Grâce à vous, nous avons reçu de grands éloges aux États-Unis. L'un de nos moments les plus mémorables a été la visite du défunt Premier ministre Abe aux États-Unis en 2015, lorsque Dassai a été servi au dîner officiel à la Maison Blanche. En fait, le gouvernement américain nous a demandé de garder le secret jusqu’au dernier moment. C'est pourquoi le Premier ministre Abe ne l'a découvert que lorsque le président Obama a mentionné dans allocution avant de trinquer que le saké était Dassai de la préfecture de Yamaguchi. Les images des journaux télévisés de l'époque montrent le premier ministre Abe regardant en arrière, surpris. Le Premier ministre Abe est décédé l'année dernière de manière tragique, mais la prévenance du gouvernement américain à l'époque restera dans nos cœurs.

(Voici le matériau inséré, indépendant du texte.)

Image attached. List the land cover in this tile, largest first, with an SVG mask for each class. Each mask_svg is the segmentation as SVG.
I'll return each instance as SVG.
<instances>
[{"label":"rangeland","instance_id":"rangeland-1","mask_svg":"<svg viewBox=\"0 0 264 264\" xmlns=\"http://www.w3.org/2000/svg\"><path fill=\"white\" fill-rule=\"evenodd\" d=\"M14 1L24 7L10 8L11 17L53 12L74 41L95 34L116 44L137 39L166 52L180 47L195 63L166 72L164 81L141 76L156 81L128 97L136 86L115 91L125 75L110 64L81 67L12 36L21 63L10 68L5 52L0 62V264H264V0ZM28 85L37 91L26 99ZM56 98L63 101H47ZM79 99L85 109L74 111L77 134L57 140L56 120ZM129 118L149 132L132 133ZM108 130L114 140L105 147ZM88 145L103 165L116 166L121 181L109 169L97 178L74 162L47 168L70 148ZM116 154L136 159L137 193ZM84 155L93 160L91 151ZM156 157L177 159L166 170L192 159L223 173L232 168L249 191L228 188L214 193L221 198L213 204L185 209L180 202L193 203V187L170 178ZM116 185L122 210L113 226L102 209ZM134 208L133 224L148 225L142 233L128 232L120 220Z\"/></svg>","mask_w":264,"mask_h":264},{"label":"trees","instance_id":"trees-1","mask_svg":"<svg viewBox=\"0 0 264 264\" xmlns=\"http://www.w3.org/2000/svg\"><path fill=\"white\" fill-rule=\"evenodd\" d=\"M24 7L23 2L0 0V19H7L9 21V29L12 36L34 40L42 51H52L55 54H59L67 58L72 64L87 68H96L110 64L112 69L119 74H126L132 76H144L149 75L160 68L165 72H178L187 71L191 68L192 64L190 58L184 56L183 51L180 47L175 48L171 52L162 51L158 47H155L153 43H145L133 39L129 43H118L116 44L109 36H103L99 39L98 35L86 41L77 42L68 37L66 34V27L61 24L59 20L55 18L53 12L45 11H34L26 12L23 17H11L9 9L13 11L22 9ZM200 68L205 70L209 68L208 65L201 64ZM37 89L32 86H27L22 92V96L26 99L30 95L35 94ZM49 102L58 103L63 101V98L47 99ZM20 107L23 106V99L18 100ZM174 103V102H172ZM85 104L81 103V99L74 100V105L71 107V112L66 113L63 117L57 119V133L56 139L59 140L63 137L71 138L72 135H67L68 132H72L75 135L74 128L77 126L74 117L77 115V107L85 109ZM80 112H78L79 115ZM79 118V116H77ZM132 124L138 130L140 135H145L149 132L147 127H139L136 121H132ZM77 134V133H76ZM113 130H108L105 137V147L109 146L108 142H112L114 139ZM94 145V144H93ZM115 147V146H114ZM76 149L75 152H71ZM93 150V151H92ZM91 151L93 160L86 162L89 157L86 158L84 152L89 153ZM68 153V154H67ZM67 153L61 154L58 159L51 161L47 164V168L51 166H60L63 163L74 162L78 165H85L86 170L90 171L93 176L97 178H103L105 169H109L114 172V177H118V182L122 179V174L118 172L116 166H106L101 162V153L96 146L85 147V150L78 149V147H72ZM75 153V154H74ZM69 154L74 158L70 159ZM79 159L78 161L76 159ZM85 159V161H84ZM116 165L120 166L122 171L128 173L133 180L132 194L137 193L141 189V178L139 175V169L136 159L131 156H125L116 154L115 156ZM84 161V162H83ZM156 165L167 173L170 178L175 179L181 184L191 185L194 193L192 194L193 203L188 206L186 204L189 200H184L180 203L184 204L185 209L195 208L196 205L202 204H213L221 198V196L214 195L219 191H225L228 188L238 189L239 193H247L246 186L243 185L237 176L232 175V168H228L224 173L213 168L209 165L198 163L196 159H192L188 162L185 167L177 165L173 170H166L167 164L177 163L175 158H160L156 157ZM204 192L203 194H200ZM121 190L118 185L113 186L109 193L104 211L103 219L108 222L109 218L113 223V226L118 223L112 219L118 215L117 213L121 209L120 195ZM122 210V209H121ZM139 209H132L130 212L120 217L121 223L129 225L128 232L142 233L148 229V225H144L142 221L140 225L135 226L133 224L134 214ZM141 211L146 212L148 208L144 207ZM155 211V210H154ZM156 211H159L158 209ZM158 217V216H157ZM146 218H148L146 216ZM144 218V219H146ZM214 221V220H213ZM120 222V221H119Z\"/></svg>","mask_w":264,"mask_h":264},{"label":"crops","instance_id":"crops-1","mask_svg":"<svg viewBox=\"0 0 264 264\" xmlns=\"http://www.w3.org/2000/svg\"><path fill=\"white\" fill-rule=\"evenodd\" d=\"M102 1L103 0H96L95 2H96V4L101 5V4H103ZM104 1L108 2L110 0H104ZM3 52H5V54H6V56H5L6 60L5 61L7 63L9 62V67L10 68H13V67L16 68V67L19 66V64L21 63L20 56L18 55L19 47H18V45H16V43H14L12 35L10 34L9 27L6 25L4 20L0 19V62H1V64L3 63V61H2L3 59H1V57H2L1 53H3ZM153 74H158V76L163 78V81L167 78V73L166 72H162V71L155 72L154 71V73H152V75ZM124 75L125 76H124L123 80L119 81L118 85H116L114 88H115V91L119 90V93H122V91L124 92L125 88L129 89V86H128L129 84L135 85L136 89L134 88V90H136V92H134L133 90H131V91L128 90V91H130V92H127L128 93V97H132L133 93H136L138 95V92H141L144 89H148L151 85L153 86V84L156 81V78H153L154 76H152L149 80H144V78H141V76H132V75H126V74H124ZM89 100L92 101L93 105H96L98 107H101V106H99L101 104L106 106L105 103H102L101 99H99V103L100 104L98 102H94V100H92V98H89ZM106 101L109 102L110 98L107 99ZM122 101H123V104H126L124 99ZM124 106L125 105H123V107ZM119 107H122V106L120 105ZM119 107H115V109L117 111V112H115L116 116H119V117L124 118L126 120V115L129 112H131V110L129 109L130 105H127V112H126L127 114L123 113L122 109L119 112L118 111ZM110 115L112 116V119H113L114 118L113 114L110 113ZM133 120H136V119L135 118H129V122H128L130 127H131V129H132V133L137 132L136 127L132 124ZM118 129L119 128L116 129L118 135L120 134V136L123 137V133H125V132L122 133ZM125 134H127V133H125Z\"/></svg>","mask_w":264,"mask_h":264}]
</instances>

Et l'honneur d'avoir Dassai comme premier saké à être servi lors d'un dîner officiel restera toujours dans notre histoire.
Lorsque je parle de notre histoire, j'ai le sentiment qu'en fin de compte, ce sont les difficultés ont fait de Dassai ce qu’il est aujourd'hui.
Dassai produit désormais un Junmai Daiginjo à Hyde Park, sur la côte est des États-Unis. Il s'appelle Dassai Blue. Un dicton japonais dit : “Le bleu vient de l'indigo et est plus bleu que l'indigo”. Au Japon, la teinture bleue provient de la teinture indigo, qui est plus bleue que l’indigo. En d'autres termes, cela signifie que l'enfant dépasse les parents. Je l'ai également appelé Dassai Blue dans l'espoir qu'il surpasse le Dassai produit en termes de goût.
Ici aux États-Unis, je vous remercie de soutenir le nouveau défi de Dassai.